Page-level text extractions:
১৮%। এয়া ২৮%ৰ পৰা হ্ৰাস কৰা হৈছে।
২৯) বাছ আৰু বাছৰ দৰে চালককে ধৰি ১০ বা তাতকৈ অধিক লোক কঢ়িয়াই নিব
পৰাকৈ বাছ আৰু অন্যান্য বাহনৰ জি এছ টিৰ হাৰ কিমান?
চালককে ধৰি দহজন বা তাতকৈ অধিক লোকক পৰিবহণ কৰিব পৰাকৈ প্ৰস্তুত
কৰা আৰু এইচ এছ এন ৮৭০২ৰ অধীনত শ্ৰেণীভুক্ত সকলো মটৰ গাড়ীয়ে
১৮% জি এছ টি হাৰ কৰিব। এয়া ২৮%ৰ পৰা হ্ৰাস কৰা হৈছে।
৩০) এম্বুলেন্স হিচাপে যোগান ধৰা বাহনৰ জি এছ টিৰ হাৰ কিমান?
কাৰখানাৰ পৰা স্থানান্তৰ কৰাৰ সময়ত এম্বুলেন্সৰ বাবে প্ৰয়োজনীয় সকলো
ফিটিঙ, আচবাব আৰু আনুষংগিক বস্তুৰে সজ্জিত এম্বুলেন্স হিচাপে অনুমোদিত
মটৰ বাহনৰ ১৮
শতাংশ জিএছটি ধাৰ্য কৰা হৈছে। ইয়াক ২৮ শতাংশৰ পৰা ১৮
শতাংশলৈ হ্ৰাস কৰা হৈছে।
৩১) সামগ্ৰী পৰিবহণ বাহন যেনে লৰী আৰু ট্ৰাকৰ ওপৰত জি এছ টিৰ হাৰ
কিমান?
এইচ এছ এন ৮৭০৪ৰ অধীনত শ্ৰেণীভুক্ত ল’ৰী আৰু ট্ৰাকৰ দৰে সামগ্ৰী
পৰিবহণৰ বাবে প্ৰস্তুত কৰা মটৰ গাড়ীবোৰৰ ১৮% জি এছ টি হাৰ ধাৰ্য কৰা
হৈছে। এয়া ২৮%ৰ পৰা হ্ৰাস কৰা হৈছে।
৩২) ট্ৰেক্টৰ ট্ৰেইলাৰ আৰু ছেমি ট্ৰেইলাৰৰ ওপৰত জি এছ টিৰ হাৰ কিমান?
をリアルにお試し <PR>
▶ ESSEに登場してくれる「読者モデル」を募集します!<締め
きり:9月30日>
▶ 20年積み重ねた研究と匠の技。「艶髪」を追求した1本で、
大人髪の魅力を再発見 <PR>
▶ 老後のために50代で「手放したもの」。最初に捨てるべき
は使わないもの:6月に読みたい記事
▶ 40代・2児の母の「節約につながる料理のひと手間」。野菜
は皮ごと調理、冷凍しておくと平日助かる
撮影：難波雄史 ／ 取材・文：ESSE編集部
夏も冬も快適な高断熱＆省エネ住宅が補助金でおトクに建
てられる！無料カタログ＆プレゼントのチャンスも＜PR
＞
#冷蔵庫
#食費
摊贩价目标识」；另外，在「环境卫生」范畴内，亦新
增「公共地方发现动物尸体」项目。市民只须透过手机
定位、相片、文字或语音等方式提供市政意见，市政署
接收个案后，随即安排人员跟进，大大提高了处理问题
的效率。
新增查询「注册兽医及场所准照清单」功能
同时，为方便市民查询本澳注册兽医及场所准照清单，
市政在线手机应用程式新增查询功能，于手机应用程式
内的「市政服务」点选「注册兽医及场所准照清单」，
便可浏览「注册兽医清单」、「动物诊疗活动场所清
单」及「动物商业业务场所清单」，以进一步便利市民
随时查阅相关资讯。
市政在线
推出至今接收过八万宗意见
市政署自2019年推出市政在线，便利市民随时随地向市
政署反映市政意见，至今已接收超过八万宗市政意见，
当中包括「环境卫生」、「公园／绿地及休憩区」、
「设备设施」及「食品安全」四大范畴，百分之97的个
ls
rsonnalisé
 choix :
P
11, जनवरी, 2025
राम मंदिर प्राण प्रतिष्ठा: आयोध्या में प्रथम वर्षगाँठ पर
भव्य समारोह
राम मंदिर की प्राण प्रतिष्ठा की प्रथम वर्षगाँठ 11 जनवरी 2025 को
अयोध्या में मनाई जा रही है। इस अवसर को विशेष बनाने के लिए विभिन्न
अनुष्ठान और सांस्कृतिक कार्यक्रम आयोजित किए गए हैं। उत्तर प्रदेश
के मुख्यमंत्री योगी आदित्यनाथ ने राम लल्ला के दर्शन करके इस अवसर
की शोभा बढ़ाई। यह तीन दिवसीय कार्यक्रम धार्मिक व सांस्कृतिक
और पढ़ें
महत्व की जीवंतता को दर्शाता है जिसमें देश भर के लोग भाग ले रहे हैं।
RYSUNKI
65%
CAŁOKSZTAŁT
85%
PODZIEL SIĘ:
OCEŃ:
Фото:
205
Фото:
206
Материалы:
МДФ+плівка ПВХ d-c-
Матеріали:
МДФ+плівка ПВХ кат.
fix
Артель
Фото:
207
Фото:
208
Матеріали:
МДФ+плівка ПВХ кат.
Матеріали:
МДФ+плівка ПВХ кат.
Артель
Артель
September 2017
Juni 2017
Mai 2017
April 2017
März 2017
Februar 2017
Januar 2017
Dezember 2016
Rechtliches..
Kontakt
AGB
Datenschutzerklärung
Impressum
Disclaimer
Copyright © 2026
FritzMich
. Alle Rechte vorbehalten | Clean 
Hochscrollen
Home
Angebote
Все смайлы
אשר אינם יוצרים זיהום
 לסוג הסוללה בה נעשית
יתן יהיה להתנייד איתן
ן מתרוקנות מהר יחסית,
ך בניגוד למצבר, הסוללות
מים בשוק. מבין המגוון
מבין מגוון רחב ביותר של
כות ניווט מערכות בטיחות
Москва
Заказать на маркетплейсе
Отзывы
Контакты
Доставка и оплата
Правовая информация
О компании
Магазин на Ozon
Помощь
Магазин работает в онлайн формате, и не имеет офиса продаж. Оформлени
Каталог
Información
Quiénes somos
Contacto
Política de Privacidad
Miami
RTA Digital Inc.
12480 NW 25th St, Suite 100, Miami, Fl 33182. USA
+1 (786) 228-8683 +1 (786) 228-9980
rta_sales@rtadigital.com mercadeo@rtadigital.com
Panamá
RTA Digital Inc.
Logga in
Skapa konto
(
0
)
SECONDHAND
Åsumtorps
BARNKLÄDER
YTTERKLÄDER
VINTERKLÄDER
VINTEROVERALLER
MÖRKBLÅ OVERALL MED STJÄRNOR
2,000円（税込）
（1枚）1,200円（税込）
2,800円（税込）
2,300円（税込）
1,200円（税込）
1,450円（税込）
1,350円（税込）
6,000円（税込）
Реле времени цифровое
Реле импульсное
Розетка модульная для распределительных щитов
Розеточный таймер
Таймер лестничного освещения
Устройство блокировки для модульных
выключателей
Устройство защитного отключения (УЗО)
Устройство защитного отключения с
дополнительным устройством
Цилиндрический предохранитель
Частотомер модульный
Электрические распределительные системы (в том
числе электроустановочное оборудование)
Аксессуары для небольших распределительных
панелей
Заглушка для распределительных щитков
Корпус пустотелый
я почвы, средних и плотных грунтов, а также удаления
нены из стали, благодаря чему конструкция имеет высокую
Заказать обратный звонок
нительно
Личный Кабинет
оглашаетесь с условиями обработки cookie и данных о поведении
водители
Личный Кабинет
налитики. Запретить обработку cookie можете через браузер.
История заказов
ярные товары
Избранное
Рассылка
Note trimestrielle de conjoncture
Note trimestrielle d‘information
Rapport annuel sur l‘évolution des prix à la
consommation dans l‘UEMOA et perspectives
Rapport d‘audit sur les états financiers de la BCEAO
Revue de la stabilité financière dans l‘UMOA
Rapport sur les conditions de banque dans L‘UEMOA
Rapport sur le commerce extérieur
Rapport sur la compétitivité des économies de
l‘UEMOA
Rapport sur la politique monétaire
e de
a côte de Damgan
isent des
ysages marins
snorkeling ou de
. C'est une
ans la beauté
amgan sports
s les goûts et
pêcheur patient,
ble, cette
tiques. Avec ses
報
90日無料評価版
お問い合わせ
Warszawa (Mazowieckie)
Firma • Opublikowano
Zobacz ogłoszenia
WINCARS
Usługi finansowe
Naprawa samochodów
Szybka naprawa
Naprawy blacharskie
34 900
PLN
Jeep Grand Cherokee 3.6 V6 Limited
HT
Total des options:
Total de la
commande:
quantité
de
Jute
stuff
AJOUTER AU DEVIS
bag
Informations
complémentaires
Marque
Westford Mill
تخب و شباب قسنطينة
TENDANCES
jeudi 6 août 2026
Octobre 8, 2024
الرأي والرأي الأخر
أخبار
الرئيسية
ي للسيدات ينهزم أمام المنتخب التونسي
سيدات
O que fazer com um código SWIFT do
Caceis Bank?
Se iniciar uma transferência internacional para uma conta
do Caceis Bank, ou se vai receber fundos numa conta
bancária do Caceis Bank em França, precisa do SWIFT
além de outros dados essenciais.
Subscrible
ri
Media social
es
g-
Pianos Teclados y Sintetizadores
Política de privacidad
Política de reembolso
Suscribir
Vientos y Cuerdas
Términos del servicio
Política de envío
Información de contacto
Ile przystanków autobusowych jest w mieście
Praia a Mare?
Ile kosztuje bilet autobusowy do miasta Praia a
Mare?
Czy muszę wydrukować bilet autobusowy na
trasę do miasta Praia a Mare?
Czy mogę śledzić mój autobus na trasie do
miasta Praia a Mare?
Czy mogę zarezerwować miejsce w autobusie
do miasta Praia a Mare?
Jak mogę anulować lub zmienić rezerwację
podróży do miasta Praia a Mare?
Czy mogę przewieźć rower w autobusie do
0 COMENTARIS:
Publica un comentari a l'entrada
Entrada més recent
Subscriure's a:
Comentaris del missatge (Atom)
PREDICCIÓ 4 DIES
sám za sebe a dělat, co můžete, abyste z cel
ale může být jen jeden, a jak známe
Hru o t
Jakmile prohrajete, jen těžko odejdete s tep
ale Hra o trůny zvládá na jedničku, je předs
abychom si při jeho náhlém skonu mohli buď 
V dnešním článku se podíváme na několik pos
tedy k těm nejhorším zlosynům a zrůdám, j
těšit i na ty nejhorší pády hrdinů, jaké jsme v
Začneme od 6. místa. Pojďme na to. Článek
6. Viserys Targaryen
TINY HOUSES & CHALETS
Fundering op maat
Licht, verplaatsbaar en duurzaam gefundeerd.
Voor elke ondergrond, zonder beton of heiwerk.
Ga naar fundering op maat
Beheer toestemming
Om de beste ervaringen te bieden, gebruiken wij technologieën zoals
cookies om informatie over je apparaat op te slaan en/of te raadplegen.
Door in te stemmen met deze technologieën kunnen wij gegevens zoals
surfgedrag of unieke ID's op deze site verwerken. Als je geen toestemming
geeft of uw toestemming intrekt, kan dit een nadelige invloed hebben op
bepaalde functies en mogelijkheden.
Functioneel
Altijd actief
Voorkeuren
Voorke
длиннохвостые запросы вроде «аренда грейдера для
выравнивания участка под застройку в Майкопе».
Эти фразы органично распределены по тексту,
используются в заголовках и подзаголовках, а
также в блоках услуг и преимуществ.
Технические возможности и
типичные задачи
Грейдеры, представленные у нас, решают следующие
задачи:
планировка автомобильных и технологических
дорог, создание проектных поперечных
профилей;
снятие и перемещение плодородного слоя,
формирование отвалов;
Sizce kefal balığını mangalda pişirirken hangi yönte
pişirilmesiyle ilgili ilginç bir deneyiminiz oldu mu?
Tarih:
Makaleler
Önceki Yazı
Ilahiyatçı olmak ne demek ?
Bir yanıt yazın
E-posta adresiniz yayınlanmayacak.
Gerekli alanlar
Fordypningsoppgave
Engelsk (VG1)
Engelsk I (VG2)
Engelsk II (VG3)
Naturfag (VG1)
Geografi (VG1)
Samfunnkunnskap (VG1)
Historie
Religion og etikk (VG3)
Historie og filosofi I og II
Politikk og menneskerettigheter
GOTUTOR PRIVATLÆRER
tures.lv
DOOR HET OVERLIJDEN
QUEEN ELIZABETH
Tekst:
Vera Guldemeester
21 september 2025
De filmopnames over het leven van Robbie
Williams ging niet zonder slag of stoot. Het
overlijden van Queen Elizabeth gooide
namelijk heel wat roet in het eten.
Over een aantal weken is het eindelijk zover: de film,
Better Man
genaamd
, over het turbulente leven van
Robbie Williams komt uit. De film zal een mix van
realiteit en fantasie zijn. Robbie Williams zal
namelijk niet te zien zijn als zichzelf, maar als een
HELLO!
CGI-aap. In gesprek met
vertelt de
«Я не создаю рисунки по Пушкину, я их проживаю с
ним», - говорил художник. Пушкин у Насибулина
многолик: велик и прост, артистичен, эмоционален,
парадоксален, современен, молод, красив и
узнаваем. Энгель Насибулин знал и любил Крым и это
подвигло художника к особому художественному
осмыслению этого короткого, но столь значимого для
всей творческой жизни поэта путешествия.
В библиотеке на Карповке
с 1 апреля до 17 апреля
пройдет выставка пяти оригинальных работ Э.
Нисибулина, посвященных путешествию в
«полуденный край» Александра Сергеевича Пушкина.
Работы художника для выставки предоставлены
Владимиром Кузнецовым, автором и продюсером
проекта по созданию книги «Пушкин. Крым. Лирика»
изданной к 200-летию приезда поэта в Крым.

● **Action item**:
Your task is to reproduce exactly the lines that begin at the line containing "DOOR HET OVERLIJDEN" and end at the final line of the data above.

● **Output**:
DOOR HET OVERLIJDEN
QUEEN ELIZABETH
Tekst:
Vera Guldemeester
21 september 2025
De filmopnames over het leven van Robbie
Williams ging niet zonder slag of stoot. Het
overlijden van Queen Elizabeth gooide
namelijk heel wat roet in het eten.
Over een aantal weken is het eindelijk zover: de film,
Better Man
genaamd
, over het turbulente leven van
Robbie Williams komt uit. De film zal een mix van
realiteit en fantasie zijn. Robbie Williams zal
namelijk niet te zien zijn als zichzelf, maar als een
HELLO!
CGI-aap. In gesprek met
vertelt de
«Я не создаю рисунки по Пушкину, я их проживаю с
ним», - говорил художник. Пушкин у Насибулина
многолик: велик и прост, артистичен, эмоционален,
парадоксален, современен, молод, красив и
узнаваем. Энгель Насибулин знал и любил Крым и это
подвигло художника к особому художественному
осмыслению этого короткого, но столь значимого для
всей творческой жизни поэта путешествия.
В библиотеке на Карповке
с 1 апреля до 17 апреля
пройдет выставка пяти оригинальных работ Э.
Нисибулина, посвященных путешествию в
«полуденный край» Александра Сергеевича Пушкина.
Работы художника для выставки предоставлены
Владимиром Кузнецовым, автором и продюсером
проекта по созданию книги «Пушкин. Крым. Лирика»
изданной к 200-летию приезда поэта в Крым.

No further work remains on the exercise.